Is the money that much cleaner when it comes from the private sector or a nonprofit? Even many nonprofits these days are involved in at least de facto lobbying over both significant Obama policy changes and, as important, the administration's dispensing of huge sums, including via the economic stimulus.
At a recent, Illinois legislative hearing I attended, representatives of every imaginable group each lined up for a three-minute opportunity to plead with a state panel to funnel stimulus money their way. The four-hour line included the head of a female construction workers group, the boss of the Chicago public library system, union leaders and the principal of my five-year-old son's public elementary school (one so impoverished, parents routinely buy and bring in toilet paper, paper towels, pencil sharpeners, you name it).
As for the frequent rationalization by columnists, namely that they're to be distinguished from the average reporter, the fact is most people don't make that distinction. Plus, in a world in which editors (nervous about looking dull in a razzle-dazzle media culture) are intentionally pressing reporters to blog and be more opinionated (though they'll use other words, like "analytical"), the distinction is blurring at an Indy 500 pace.
If the City Hall or White House reporter blogs, and likely exhibits a more impressionistic style than allowed in his or her "straight news" dispatches, should they now exercise the columnist's I'm-paid-to-give-my-views-anyway justification for paid oratory?

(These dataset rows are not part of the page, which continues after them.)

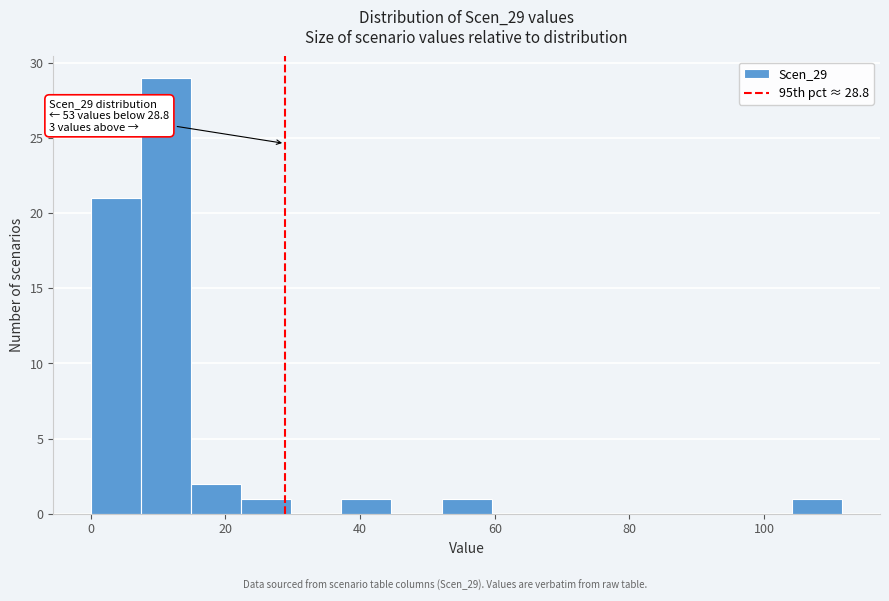

Around what value on the x-axis is the tallest bar? Give the approximate position of its centre, as read against the axis.

12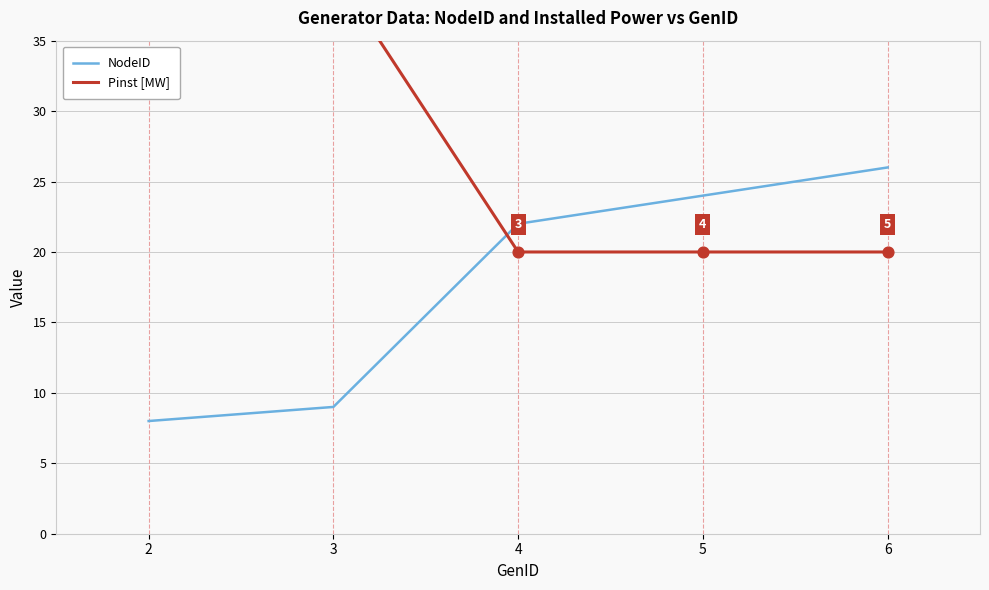

Which series has the widest spread of Y values?

Pinst [MW]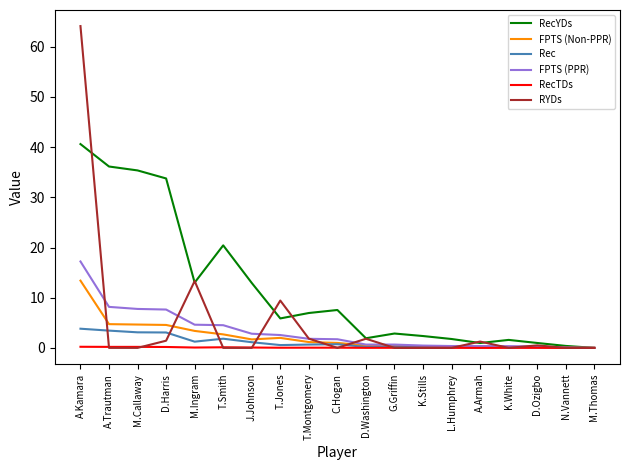

At which category is the sum across all series the highest?

A.Kamara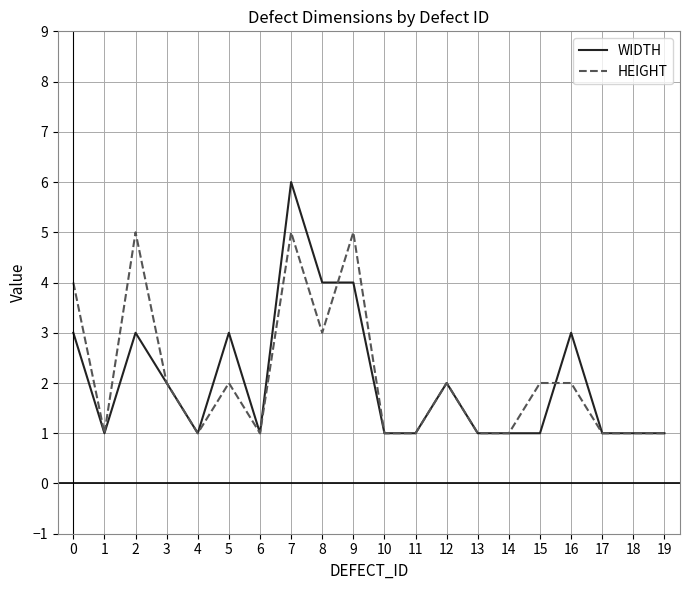

The WIDTH series shows 5 at 2. True or false?

False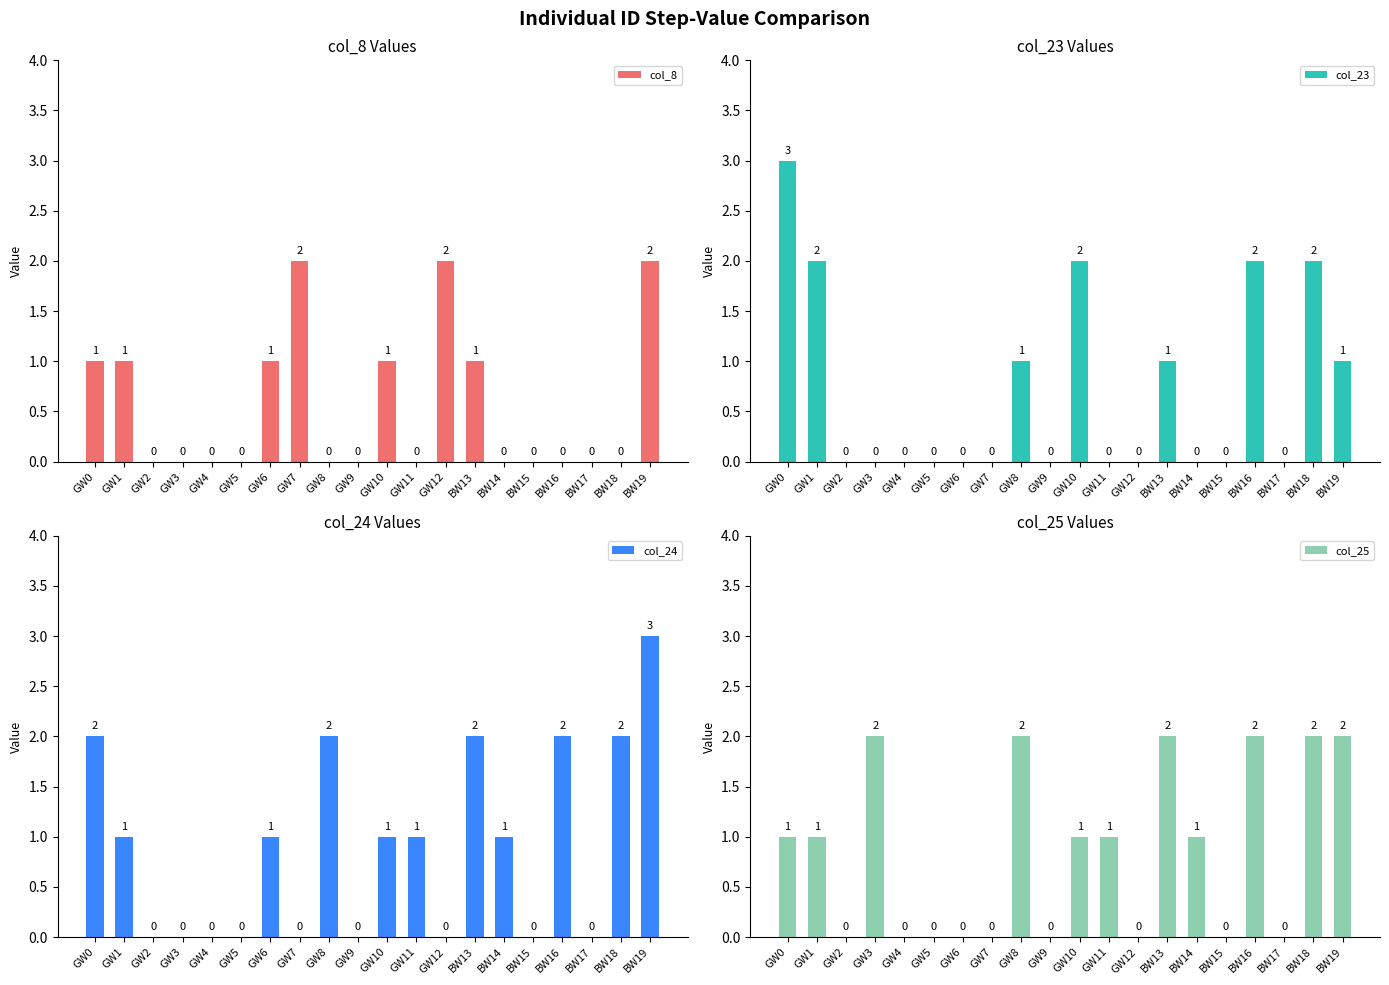

Which series has the largest total across all categories?

col_24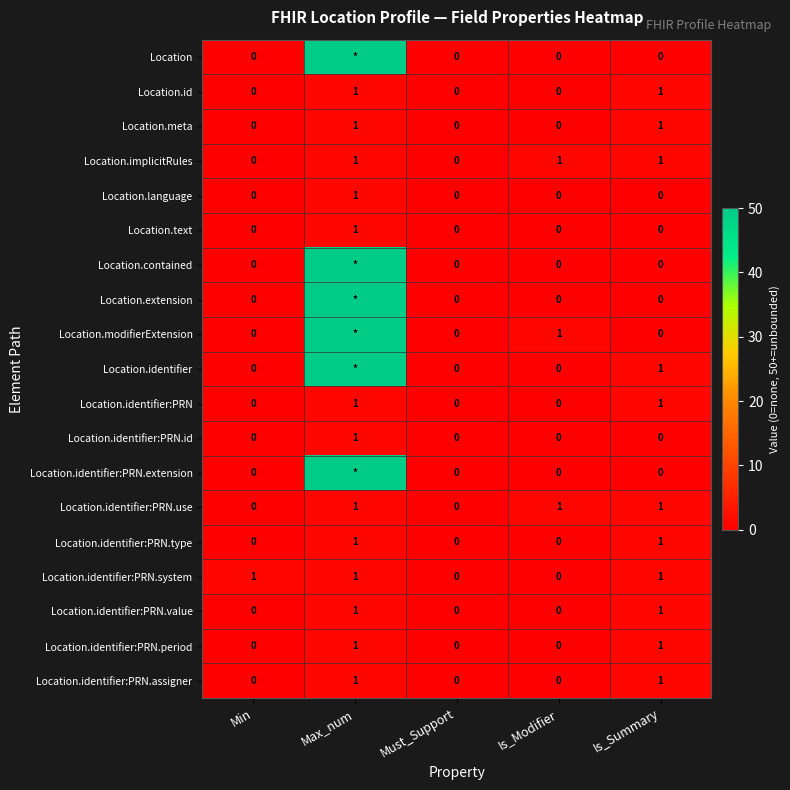

Is the value of Location.identifier:PRN.type at Is_Summary greater than the value of Location.identifier:PRN.extension at Must_Support?

Yes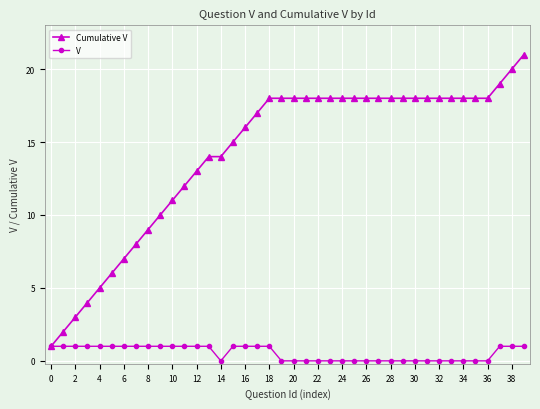

List the series in order of their peak value, highest first.

Cumulative V, V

Then there's the occasional rationalization by buckrakers, especially those who don't really need the money, that they give their lucre to charity. They bring it up as if that eliminates any and all conflicts. It may not.
The ensuing complications include one's indirect benefit, such as being thought well of by the charity, or viewed well within your community as a kind fellow who contributes to worthy causes. Forgotten is how the journalist benefits from what is essentially a financial transaction between the initial sponsor of a speaking appearance and the charity getting the donation.
The New York Times ethics policy has a fair bit of room for interpretation, I concede. But almost all this paid speaking should be eliminated. Even the frequent exception for speaking to educational institutions (presumably students) might be scrapped. Those institutions are a regular focus of media coverage, and also frequent recipient of taxpayer dollars.
This is a horrendous time for journalism, in large part due to catastrophic declines in revenue. It's a period in which bosses have far bigger fish to fry than worrying about whether the likes of Tom Friedman, one of our best, give paid speeches.
Should papers charge for some or all of their online content? In the case of the Times, its one such attempt, TimesSelect, which charged for columnists and archives, did not work. It's safe to say that Friedman and other columnists, chagrined by lower traffic, were glad the decision was made to return to giving away their work online for free.
But, whatever business model emerges to hopefully save us, there will still be the need to earn and maintain professional respect. To inspire inevitable questions about our own ethics makes the task tougher, especially given reflexive (often grossly unfair) public suspicion about our honesty and motives.
So when it comes to this whole matter of speaking for money, the reality may be far less complex than the Middle East or outsourcing American jobs to India. It doesn't take a Tom Friedman to explain it.